Complete the following
A. In the lychee post, what did genetic testing at UF confirm?
B. Carry on the post about the Sweetheart and Hak-Ip lychee controversy, picking up right after its last sentence.

Selected excerpt
The Great Controversy
Posted on: Monday, July 21, 2014 by Darryl McCullough
I may not know the sound of one hand clapping, but now I've heard the sound of many jaws dropping. During his informative talk at the July MRFC meeting, speaker Steve Cucura told us that genetic testing at UF has confirmed what some have suspected for a long time--- and many others have doubted: the Sweetheart lychee variety is actually the same as the Hak-Ip variety.
The identity of the Sweetheart variety is a topic that has generated a fair amount of controversy--- at time heated--- at the Tropical Fruit Forum. Many have noted that their Hak-Ip looks and behaves differently from their Sweetheart. Others point to the strong similarities, and attribute the observed differences to the myriad other factors that can affect a tree.

Source information
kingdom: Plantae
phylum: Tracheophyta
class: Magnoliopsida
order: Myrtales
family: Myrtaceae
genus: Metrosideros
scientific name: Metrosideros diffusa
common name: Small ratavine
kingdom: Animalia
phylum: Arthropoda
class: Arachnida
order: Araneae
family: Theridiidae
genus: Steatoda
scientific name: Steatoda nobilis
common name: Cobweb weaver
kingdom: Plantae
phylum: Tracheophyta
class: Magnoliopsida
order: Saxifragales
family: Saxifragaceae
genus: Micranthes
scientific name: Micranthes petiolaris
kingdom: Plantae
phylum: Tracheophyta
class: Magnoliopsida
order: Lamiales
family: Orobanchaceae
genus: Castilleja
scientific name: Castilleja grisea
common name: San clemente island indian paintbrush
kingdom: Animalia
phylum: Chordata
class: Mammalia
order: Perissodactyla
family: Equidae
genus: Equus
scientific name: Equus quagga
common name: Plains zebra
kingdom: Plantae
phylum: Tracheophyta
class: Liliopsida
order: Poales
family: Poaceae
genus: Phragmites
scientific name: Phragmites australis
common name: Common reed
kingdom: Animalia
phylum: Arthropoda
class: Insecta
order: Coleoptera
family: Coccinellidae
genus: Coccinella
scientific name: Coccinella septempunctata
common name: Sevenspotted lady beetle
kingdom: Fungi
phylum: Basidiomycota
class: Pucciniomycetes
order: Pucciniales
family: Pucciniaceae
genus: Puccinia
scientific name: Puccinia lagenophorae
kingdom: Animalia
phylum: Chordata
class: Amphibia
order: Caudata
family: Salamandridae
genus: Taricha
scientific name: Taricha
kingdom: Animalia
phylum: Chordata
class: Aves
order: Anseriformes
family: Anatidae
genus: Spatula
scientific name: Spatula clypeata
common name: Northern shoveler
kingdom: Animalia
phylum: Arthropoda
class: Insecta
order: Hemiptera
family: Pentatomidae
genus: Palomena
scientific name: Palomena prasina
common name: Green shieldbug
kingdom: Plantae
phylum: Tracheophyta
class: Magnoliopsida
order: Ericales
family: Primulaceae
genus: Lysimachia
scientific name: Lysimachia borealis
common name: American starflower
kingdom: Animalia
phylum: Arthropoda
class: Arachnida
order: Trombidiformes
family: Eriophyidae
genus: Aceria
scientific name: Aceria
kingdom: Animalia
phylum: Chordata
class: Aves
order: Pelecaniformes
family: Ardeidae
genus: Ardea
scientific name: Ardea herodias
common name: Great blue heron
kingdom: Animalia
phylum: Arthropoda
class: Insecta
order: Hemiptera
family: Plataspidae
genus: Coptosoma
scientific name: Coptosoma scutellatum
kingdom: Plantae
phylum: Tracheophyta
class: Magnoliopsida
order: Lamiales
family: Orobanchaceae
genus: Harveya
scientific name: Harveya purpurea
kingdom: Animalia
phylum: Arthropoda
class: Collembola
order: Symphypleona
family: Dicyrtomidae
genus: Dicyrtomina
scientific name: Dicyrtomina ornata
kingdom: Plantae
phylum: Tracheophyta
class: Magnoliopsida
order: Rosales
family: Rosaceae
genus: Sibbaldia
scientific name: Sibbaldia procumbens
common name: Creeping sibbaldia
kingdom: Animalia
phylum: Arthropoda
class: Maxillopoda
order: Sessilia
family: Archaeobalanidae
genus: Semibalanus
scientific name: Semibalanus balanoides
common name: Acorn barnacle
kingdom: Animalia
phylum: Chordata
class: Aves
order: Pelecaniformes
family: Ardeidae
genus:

Answer section
A. The Sweetheart lychee variety is actually the same as the Hak-Ip variety.

B.
So finally it's settled, I thought, but my lychee reality was shaken again by the arrival of the July 18 newsletter from Top Tropicals. Their version: "When Hak-Ip first appeared on the market, we also got a little confused since the fruit appeared to be the same as the Sweetheart's [do they have the order of these reverse?]. Large fruit, almost seedless (tiny "chicken tongue" seed), same production habits - every other season, small crop, although fruit quality paid for that gap. Then we found out about University of Florida research proving DNA difference. These are two very similar varieties, with the only visible difference of darker leaves in Hak-Ip. So, if you buy Hak-Ip, you still will have a Sweetheart crop!"
The UF research, whatever it says, does not appear to be online yet. But using the Google machine I came across some interesting genetic research on variation in lychee cultivars. I'll report on those results, in due course, as we examine the controversy in the coming weeks.